Johannesburg, 26 fév 2014 (AFP)
Oscar Pistorius, icône du sport mondial et source d'inspiration pour des millions de handicapés dans le monde, est jugé à partir de lundi à Pretoria pour le meurtre de sa compagne Reeva Steenkamp, en présence de centaines de journalistes attirés par ce cocktail de gloire, d'amour et de sang.
Un opérateur de télévision a créé une chaîne spéciale entièrement dédiée au procès, et qui retransmettra en direct une large partie des débats. Jusqu'au 20 mars, le tribunal devra chercher les éléments de réponse à une question somme toute assez simple: le Sud-Africain de 27 ans, premier athlète handicapé à avoir participé aux Jeux olympiques avec les valides, à Londres-2012, a-t-il assassiné sa compagne de sang-froid, comme le croit l'accusation? Ou l'a-t-il abattue par méprise en la prenant pour un cambrioleur, thèse de la défense?
Le drame s'est joué sans témoin, en pleine nuit du 13 au 14 février 2013, dans la maison luxueuse où vivait Pistorius, au coeur d'un complexe hautement sécurisé de Pretoria, entouré de murs et gardé par des vigiles. Seuls éléments connus avec certitude: il est trois heures (01h00 GMT) du
matin dans cette nuit de la Saint-Valentin. Reeva Steenkamp, une populaire top-modèle de 29 ans, est enfermée dans les toilettes. Soudain, Oscar Pistorius saisit son arme, tire quatre balles à travers la porte. La jeune femme décède peu après. Lui affirme qu'il était sorti sur le balcon lorsqu'il a entendu un bruit dans les toilettes. Qu'il a pensé qu'un cambrioleur s'était introduit par la fenêtre de la salle de bain. Et que, pris de panique, il a fait feu sans sommation. Sans vérifier si Reeva était encore au lit.
Le procureur Gerrie Nel tentera de démontrer que ce scénario n'est pas crédible. Que Pistorius et Reeva Steenkamp s'étaient disputés, et que le champion olympique a bien assassiné sa compagne en toute connaissance de cause.
Cris de femme
Aux enquêteurs, Pistorius a affirmé que sa relation avec Reeva Steenkamp était sans nuages. Ce soir-là, a-t-il dit, "elle faisait des exercices de yoga et je regardais la télévision au lit. Mes prothèses jambières étaient ôtées. Nous étions très amoureux et je ne pouvais pas être plus heureux. Je sais qu'elle ressentait la même chose. Elle m'avait donné un cadeau pour la Saint-Valentin mais demandé de ne l'ouvrir que le lendemain". Une centaine de témoins seront cités au procès. Des voisins, affirmant avoir entendu des cris de femme juste avant les coups de feu. Des proches de la victime, faisant état d'une relation parfois tendue entre les deux jeunes gens. Ou d'anciennes conquêtes de Pistorius, appelées à décrire son caractère.

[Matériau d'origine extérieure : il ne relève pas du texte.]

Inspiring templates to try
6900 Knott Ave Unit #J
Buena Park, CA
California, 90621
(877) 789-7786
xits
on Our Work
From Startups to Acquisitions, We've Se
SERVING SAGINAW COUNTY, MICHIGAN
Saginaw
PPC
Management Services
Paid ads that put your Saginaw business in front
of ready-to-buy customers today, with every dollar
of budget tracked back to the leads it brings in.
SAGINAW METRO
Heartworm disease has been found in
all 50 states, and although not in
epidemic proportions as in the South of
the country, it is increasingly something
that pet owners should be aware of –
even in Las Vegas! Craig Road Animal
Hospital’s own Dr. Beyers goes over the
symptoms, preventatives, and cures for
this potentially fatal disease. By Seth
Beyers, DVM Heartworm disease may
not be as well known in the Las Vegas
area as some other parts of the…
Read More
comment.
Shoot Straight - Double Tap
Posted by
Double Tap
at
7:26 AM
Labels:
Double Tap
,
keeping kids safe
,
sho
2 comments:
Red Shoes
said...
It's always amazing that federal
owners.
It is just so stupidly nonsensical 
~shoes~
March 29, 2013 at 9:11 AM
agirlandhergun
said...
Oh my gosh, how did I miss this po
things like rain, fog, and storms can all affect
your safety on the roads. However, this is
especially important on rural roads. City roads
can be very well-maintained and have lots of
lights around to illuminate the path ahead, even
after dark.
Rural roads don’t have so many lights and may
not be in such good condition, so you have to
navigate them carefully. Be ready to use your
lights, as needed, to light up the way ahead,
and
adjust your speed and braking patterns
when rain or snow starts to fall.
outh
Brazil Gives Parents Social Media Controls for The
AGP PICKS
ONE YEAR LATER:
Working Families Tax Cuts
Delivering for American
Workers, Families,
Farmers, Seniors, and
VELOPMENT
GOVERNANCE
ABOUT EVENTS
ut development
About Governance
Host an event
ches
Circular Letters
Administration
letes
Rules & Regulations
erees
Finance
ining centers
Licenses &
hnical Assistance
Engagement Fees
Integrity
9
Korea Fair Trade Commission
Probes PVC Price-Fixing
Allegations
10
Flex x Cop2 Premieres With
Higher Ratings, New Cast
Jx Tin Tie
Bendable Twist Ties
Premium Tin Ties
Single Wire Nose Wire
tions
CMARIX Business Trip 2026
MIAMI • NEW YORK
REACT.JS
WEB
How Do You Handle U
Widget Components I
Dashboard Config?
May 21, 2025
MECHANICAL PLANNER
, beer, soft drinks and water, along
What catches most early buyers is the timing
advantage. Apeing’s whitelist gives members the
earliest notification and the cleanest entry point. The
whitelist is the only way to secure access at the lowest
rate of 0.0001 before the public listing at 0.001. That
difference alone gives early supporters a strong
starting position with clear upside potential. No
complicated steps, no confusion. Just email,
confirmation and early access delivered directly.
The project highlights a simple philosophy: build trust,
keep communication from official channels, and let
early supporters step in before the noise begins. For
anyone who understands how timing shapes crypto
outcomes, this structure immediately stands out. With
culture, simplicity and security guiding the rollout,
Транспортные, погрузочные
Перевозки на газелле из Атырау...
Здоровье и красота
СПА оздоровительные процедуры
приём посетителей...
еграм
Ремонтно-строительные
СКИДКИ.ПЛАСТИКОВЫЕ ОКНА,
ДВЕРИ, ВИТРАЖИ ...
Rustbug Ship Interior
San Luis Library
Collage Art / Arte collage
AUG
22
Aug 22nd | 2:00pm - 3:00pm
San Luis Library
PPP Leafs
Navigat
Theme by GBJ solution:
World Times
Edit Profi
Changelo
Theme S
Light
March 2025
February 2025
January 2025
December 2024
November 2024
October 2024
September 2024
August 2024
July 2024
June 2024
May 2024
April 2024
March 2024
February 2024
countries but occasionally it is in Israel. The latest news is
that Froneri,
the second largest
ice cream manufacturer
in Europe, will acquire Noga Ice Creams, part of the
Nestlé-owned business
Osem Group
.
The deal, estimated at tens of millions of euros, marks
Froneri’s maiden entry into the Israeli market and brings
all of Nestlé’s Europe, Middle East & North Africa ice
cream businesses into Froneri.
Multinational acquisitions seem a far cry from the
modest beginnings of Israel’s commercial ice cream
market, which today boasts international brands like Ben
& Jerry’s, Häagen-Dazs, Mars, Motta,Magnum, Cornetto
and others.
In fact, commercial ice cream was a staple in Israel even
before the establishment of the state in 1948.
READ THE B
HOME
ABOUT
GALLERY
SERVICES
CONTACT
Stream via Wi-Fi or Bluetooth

Surnommé "Blade Runner" en raison de ses prothèses de carbone, l'homme était aussi un passionné d'armes à feu, parfois violent et enclin à perdre facilement son sang-froid, comme il est apparu dans les enquêtes des médias depuis le meurtre. Pour le reste, les experts, balistique, médicaux et scientifiques, auront la part belle. A eux de dire si Reeva Steenkamp a été tuée par la première balle, de sorte qu'elle n'a pas pu signaler sa présence. A eux de tirer des conclusions de l'angle de tir, pour déterminer la position de Pistorius. A eux aussi de faire parler les téléphones portables des deux protagonistes, ou de dévoiler à quelle heure et sur quel site internet a surfé Pistorius la nuit du meurtre.
Oscar Pistorius, fils d'une riche famille blanche sud-africaine, bénéficie des services de l'un des meilleurs avocats du pays, Barry Roux, que l'on dit très grassement rémunéré. Dans les jours qui ont suivi le drame, Roux avait réussi à tailler en pièces la première enquête de police, en mettant en lumière failles et négligences. Puis il avait obtenu la libération sous caution de Pistorius. C'est ce même avocat qui, lors d'audiences préliminaires juste après les faits, a exposé avec conviction la thèse de l'accident. Thèse qui ne ferait pas de Pistorius un innocent, mais qui à coup sûr atténuerait la sévérité du juge à son égard.
Le parquet, de son côté, n'a pas levé le voile sur son dossier.